**Given task**
Show each line of the material below that contains the string "viewBox".

(Saved data entries)
● ● ● ● ● ● ●

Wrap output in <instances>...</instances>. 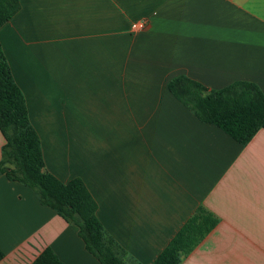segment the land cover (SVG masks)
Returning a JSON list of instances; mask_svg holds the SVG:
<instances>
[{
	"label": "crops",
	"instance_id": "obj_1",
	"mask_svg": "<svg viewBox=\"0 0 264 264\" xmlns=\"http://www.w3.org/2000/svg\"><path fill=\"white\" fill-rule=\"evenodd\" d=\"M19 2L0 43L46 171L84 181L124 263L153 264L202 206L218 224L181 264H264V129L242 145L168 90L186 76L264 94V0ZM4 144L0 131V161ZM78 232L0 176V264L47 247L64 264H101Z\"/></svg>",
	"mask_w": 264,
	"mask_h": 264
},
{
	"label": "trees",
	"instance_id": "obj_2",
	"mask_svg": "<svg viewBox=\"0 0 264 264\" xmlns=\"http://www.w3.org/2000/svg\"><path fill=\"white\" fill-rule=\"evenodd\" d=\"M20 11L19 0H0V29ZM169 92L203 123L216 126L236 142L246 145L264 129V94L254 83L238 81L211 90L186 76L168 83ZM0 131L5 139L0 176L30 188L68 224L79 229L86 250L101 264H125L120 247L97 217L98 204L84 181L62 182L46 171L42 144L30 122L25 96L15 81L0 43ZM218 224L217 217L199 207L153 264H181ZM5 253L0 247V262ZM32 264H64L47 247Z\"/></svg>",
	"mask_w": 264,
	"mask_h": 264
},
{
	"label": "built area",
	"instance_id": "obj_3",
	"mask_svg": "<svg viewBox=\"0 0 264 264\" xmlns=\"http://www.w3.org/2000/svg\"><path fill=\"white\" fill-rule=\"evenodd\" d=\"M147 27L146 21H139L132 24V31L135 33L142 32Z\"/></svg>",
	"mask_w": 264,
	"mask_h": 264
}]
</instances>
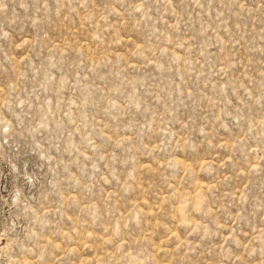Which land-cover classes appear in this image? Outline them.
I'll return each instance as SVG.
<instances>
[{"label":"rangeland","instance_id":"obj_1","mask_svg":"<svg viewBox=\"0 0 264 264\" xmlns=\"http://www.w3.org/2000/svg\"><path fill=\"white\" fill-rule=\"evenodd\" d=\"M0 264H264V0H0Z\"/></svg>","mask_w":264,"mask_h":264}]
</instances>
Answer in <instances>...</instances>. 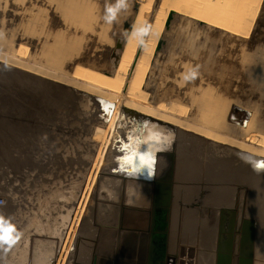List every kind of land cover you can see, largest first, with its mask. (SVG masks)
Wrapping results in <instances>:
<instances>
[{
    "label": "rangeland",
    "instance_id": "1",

● ● ● ● ● ● ●

**Reply to the task**
	"mask_svg": "<svg viewBox=\"0 0 264 264\" xmlns=\"http://www.w3.org/2000/svg\"><path fill=\"white\" fill-rule=\"evenodd\" d=\"M19 2L0 43L46 171L84 181L124 263L153 264L202 206L218 224L181 264H264V129L242 145L168 90L186 76L264 94V0ZM4 144L0 131V161ZM78 232L0 176V264L47 247L64 264H101Z\"/></svg>",
	"mask_svg": "<svg viewBox=\"0 0 264 264\" xmlns=\"http://www.w3.org/2000/svg\"><path fill=\"white\" fill-rule=\"evenodd\" d=\"M20 11L19 0H0V29ZM169 92L203 123L216 126L236 142L246 145L264 129V94L254 83L238 81L211 90L186 76L168 83ZM0 131L5 139L0 176L30 188L68 224L79 229L86 250L101 264H125L120 247L97 217L98 204L84 181L62 182L46 171L42 144L30 122L25 96L15 81L0 43ZM218 224L217 217L199 207L153 264H181ZM5 253L0 247V262ZM32 264H64L47 247Z\"/></svg>",
	"mask_svg": "<svg viewBox=\"0 0 264 264\" xmlns=\"http://www.w3.org/2000/svg\"><path fill=\"white\" fill-rule=\"evenodd\" d=\"M147 27L146 21H139L132 24V31L135 33L142 32Z\"/></svg>",
[{"label":"rangeland","instance_id":"obj_1","mask_svg":"<svg viewBox=\"0 0 264 264\" xmlns=\"http://www.w3.org/2000/svg\"><path fill=\"white\" fill-rule=\"evenodd\" d=\"M0 264H264V0H0Z\"/></svg>","mask_w":264,"mask_h":264}]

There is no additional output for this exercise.